We have too many weak links in our batting and our bowlers are predominantly set up for English conditions. Jimmy Anderson is the smartest seam bowler most of us have ever seen, but he has never taken more than four wickets in a Test in Australia, and in 13 Tests averages fewer than four wickets a match. If England can get Mark Wood fit, he at least has the pace to unsettle batsmen on Australian pitches. But the Aussies haven’t lost in Brisbane for nearly 30 years: no wonder it’s known as the Gabbatoir.
For those of us nutty enough to enjoy the isolation of being a spectator at county cricket games, consider this: the three counties who had the title within their grasp on the last day of last year’s race — Middlesex, who won it, Yorkshire and Somerset — are all now in the bottom half of the table, and could be in a relegation dogfight were it not for Warwickshire’s woeful form. And Essex, in Division 2 a year ago, are poised to win the whole County Championship, possibly this week. Still a few thrills and spills, so to speak, left in the long-form game yet.

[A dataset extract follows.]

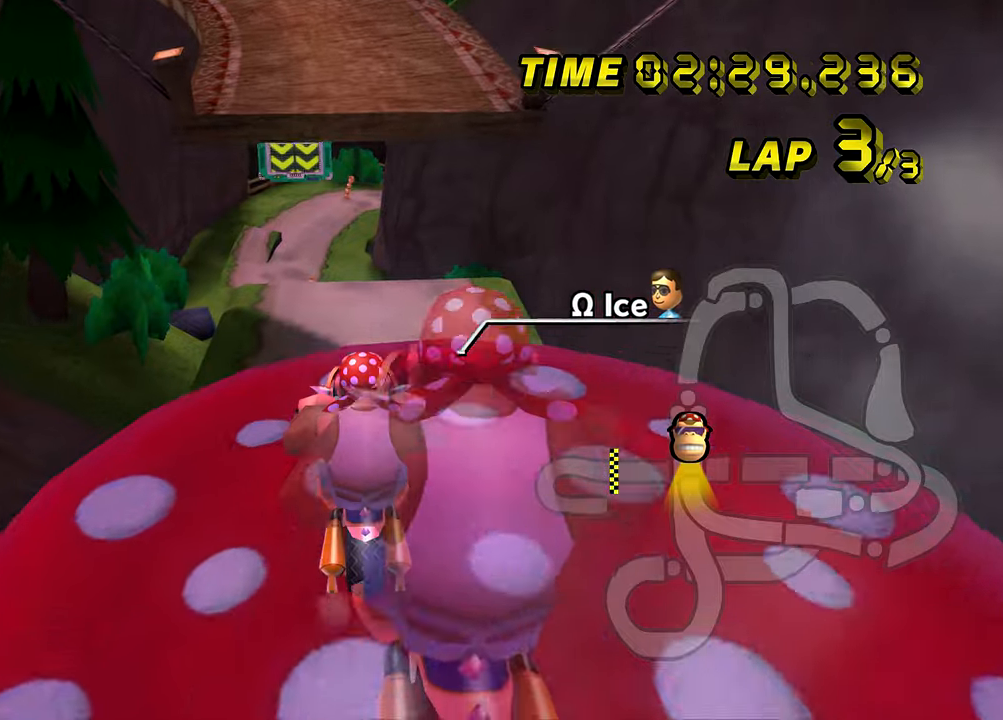
{"buttons": ["A", "B"], "left_stick": "down", "events": [[200, "B", "down"], [284, "left_stick", "down"]]}
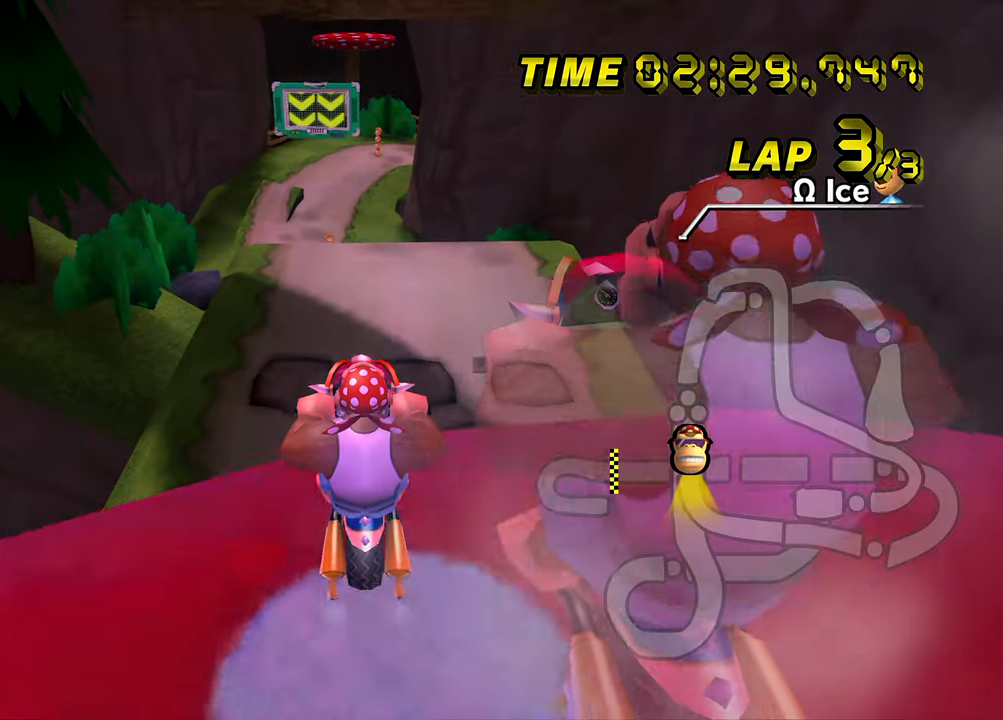
{"buttons": ["A", "B"], "left_stick": "up-left", "events": [[16, "left_stick", "down-left"], [183, "left_stick", "left"], [317, "left_stick", "up-left"]]}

Chris Froome is one of the most extraordinary British sportsmen in history, with four Tours de France and now the Tour of Spain as well. But why does nobody seem to love him? Some of it is obvious: being resident in Monaco doesn’t make you a folk hero. His goading of Wiggins when he won the tour in 2012 and Froome was just one of the team didn’t help either. If only he’d get off his bike and thump someone, or run off with Miss World — but we might have to wait a long time.
Bibiana Steinhaus is a 38-year-old Hanover cop who last weekend became the first woman to referee a German Bundesliga match. She did it very well too. Glass ceilings are being smashed all over the place and it would be nice to think that can happen here. I have my doubts though: it wasn’t that long ago, I am reminded by an excellent new website, sport500, that this conversation took place between Andy Gray and Richard Keys on Sky Sports after the appointment of a woman assistant referee. Gray: ‘Can you believe that? Women don’t know the offside rule.’ Keys: ‘Course they don’t.’ They were sacked.